Koperasi Pertanian Can Tho mengatur pembelian daun nanas langsung dari perkebunan. Pemilik perkebunan dapat memotong, mengikat, dan menjual daun sendiri atau bekerja sama dengan tenaga kerja lokal untuk melakukannya. Hasilnya, alih-alih menghabiskan uang untuk merusak perkebunan mereka, para petani tidak hanya menghemat biaya tetapi juga menghasilkan pendapatan tambahan.

Nanas diparut lalu dikeringkan.
FOTO: DUY TAN
Menurut Bapak Nuong, harga serat nanas saat ini berkisar antara 160.000 hingga 170.000 VND/kg. Sekitar 60 kg daun dibutuhkan untuk menghasilkan 1 kg serat nanas mentah. Meskipun biaya produksi masih tinggi, model ini menunjukkan potensi yang besar karena permintaan akan serat alami dan ramah lingkungan di industri tekstil semakin meningkat.
Model ini tidak hanya menguntungkan petani nanas, tetapi juga menciptakan rantai pekerjaan yang stabil bagi pekerja lokal. Saat ini, bengkel produksi koperasi tersebut mempekerjakan hampir 10 pekerja secara tetap. "Jika pasokan daun stabil, setiap orang mendapatkan sekitar 7,5 juta VND/bulan. Pekerja musiman yang bekerja di bawah terik matahari dibayar antara 220.000 hingga 300.000 VND/hari, tergantung pekerjaannya. Untuk memotong dan mengikat daun nanas saja, setiap orang dapat memproses rata-rata sekitar 300 kg/hari, menghasilkan sekitar 300.000 VND," kata Bapak Nuong.

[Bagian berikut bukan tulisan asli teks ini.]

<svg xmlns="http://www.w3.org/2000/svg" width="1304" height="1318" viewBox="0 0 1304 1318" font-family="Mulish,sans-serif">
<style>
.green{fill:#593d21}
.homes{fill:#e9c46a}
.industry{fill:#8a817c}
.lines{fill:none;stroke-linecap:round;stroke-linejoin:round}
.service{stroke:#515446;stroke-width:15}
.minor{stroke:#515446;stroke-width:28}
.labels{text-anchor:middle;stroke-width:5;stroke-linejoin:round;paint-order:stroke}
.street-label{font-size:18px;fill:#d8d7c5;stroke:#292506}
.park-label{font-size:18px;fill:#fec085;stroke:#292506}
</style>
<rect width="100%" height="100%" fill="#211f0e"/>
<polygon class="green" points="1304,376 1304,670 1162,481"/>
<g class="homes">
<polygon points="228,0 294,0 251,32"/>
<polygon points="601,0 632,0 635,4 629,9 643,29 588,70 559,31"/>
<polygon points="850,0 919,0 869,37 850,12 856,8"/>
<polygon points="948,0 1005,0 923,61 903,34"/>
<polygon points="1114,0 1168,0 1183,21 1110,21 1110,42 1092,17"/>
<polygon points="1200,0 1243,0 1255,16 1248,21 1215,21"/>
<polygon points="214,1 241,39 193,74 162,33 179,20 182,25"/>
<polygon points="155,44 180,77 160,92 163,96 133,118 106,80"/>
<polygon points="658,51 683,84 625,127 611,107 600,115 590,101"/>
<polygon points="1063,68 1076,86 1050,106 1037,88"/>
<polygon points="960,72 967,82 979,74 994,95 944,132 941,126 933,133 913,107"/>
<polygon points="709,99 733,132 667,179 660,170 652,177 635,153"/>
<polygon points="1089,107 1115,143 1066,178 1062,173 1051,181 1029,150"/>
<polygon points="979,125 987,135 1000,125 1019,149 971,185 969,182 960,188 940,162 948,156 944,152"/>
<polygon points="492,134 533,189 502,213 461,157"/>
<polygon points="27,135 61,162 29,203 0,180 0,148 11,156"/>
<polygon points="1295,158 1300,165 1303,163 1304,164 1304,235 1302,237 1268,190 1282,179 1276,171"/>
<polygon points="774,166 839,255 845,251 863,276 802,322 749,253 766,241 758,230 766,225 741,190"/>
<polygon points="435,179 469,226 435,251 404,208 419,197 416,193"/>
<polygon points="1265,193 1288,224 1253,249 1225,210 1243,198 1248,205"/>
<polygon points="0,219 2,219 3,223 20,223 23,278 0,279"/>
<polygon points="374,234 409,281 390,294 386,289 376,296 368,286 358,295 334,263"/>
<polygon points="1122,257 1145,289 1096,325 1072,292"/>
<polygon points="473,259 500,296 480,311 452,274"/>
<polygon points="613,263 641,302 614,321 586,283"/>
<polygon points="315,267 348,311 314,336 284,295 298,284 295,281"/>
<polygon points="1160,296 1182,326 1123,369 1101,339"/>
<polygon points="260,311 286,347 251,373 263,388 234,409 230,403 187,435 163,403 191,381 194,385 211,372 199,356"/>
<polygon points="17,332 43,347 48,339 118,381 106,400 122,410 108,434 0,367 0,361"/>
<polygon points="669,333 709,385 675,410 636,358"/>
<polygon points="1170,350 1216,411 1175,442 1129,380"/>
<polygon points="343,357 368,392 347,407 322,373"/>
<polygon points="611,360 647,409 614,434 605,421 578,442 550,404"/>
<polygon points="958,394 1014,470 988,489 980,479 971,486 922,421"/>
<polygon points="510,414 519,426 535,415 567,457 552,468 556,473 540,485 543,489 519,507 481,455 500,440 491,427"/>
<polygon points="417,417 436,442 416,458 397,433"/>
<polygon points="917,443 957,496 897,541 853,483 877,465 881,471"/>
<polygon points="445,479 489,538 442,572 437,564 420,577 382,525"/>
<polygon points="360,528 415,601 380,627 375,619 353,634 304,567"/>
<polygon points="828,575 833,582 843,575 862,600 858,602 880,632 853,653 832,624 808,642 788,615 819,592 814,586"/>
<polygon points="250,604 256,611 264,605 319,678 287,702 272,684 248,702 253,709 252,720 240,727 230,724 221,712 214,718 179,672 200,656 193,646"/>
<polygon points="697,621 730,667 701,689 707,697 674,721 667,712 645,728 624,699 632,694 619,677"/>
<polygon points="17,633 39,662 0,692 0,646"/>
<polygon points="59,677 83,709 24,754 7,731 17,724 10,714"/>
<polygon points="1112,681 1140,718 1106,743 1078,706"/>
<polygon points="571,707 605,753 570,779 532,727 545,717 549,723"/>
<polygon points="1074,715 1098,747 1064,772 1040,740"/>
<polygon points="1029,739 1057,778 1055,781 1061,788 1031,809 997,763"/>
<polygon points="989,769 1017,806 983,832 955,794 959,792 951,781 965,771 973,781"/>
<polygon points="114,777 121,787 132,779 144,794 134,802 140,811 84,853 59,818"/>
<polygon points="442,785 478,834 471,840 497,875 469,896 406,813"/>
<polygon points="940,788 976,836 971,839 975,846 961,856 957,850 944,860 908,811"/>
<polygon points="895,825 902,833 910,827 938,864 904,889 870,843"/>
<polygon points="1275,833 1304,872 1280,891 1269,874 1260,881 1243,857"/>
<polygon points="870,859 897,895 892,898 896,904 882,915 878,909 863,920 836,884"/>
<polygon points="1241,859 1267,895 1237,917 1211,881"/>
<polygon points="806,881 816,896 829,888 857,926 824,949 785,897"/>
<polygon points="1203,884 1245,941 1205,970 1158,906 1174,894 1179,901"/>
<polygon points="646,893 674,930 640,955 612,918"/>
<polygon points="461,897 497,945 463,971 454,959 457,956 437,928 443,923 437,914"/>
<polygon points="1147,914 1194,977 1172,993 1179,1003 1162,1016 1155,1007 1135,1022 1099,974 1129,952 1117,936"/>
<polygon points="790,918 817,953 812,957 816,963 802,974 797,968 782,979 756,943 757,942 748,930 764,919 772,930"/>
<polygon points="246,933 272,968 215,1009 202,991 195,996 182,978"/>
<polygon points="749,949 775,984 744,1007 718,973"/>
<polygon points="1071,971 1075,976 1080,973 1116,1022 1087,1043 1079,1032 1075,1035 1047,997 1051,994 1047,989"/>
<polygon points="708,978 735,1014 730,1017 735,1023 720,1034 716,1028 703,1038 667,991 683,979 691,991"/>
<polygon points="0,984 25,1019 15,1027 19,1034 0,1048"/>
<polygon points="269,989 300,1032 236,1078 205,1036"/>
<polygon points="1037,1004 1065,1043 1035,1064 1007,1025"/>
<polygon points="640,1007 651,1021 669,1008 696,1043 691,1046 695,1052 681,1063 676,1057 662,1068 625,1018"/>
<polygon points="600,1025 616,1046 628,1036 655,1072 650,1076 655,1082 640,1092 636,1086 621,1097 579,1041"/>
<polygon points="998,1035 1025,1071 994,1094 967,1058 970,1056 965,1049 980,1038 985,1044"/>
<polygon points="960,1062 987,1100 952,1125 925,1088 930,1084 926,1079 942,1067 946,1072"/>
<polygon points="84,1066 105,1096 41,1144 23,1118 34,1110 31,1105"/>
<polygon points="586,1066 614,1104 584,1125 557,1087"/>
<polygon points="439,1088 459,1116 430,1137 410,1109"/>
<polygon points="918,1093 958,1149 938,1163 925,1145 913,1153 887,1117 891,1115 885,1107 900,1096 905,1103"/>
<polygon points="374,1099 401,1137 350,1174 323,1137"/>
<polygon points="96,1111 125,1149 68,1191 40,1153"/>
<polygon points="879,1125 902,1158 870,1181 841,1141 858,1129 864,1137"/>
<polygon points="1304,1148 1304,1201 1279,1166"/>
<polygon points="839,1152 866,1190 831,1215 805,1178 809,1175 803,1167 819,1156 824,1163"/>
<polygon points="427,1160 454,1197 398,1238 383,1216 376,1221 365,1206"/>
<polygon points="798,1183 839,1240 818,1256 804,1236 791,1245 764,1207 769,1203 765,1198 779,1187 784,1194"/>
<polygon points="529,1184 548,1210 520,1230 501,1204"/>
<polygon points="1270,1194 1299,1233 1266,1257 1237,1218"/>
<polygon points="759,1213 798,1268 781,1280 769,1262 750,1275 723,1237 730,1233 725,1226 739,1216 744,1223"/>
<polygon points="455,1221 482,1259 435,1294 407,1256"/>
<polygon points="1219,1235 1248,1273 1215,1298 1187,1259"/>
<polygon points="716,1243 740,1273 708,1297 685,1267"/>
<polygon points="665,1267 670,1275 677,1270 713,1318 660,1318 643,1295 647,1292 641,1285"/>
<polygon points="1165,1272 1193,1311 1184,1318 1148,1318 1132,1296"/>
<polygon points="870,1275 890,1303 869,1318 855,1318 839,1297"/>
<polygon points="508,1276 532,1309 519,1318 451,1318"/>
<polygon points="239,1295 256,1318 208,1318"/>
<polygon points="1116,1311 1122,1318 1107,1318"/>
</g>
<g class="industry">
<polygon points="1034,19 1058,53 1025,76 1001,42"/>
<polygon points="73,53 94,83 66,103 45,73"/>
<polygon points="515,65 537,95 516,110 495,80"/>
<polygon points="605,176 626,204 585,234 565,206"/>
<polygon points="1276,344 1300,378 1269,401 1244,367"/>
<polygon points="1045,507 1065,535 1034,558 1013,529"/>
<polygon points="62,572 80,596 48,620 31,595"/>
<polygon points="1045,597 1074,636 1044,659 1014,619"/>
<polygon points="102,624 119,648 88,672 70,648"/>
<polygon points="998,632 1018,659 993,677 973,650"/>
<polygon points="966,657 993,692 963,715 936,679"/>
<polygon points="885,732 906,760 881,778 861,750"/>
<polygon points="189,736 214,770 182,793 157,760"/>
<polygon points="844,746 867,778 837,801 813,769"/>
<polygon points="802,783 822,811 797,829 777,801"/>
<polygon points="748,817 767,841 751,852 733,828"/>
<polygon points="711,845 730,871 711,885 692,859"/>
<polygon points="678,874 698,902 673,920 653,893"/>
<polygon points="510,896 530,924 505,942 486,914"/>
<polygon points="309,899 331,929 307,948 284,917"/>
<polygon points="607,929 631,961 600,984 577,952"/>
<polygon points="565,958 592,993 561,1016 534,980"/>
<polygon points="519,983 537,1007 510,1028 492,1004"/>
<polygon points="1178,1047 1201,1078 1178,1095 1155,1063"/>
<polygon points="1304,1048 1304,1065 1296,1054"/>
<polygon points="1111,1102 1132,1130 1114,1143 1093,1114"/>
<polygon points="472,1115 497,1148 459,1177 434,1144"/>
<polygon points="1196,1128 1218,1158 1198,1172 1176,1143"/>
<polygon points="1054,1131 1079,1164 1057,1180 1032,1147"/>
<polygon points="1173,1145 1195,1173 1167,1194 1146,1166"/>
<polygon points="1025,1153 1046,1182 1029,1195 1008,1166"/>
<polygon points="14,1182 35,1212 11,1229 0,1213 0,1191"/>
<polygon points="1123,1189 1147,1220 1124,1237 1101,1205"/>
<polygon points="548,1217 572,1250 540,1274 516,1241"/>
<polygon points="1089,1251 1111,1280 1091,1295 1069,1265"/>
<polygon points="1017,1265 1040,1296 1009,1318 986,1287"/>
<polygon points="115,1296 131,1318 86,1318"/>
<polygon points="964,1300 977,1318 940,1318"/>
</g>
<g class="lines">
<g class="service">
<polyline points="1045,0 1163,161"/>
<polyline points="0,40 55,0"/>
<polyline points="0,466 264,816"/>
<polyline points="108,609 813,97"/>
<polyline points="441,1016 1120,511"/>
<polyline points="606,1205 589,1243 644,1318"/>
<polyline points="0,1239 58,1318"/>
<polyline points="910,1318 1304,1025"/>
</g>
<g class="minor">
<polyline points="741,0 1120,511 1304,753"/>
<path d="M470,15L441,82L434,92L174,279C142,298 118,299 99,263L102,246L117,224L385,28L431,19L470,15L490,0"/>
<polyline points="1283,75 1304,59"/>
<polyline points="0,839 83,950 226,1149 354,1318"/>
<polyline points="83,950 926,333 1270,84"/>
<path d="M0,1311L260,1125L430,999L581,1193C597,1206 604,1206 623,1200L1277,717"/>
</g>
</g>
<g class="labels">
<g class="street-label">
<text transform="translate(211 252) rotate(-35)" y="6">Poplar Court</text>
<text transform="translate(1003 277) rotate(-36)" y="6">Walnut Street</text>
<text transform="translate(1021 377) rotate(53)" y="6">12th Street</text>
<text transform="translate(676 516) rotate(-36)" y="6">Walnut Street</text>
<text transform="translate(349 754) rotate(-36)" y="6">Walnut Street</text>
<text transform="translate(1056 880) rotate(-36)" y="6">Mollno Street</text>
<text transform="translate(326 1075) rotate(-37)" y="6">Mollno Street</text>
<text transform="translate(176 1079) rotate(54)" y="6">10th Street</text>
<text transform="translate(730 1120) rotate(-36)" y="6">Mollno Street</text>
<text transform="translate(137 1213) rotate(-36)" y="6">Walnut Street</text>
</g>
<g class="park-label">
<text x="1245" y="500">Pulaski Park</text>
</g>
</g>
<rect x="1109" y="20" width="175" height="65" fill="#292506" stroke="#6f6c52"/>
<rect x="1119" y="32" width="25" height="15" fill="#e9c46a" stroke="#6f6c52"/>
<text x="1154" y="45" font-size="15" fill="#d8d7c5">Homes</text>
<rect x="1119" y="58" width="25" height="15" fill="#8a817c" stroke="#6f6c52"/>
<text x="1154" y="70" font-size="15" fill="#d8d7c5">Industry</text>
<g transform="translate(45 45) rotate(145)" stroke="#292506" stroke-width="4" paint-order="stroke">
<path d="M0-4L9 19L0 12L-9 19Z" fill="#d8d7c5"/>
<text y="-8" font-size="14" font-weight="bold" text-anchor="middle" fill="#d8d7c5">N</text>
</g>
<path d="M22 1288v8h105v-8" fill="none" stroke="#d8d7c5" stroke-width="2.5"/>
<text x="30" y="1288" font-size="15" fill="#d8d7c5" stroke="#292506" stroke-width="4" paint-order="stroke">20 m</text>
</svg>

Pak Nuong memeriksa serat nanas yang sedang dikeringkan di rumah kaca.
FOTO: DUY TAN
Ibu Nguyen Thi Hoai, seorang pekerja di pabrik tersebut, mengatakan bahwa serat nanas kuat dan tahan lama, cocok untuk berbagai jenis produk tekstil. "Semakin tua daunnya, semakin banyak serat yang dihasilkan. Serat nanas yang digunakan dalam tenun industri dapat digunakan untuk membuat pakaian, tas, kain kasar, dan lain-lain, serta sangat populer di pasaran."
Yang menarik, residu yang tersisa setelah ekstraksi serat tidak dibuang begitu saja, melainkan dimanfaatkan untuk fermentasi mikroba dan budidaya cacing tanah. Cacing tanah digunakan sebagai pakan ikan dan belut; kotoran cacing tanah kemudian digunakan untuk memupuk tanaman, menciptakan siklus tertutup yang hemat biaya dan ramah lingkungan.

Selubung daun nanas yang tampaknya tidak berharga telah diubah, menjadi bahan baku untuk industri tekstil.
FOTO: DUY TAN
Komune Hoa Luu saat ini memiliki lebih dari 2.000 hektar perkebunan nanas, tanaman yang telah lama terkait erat dengan mata pencaharian masyarakat setempat. Bapak Vo Tu Phuong, Wakil Ketua Tetap Komite Rakyat Komune Hoa Luu, mengatakan bahwa model produksi serat dari daun nanas telah membawa banyak manfaat nyata. Sebelumnya, setelah panen, daun nanas sering dibuang, menyebabkan biaya pembersihan lahan dan berdampak pada lingkungan. Baru-baru ini, daerah tersebut telah bekerja sama dengan unit-unit yang meneliti solusi untuk pengolahan produk sampingan, dan telah meminta Koperasi Pertanian Can Tho untuk membeli daun nanas untuk diolah menjadi serat untuk industri tekstil.
Saat ini, koperasi membeli daun nanas dengan harga stabil 1.000 VND/kg, dengan kapasitas konsumsi sekitar 2,2 - 2,5 ton/hari, yang berkontribusi dalam mengatasi sejumlah besar produk sampingan di daerah tersebut. "Model ini tidak hanya membantu mengurangi pencemaran lingkungan dan biaya produksi tetapi juga meningkatkan pendapatan petani, yang bertujuan menuju pertanian hijau dan berkelanjutan serta adaptasi terhadap perubahan iklim," tegas Bapak Phuong.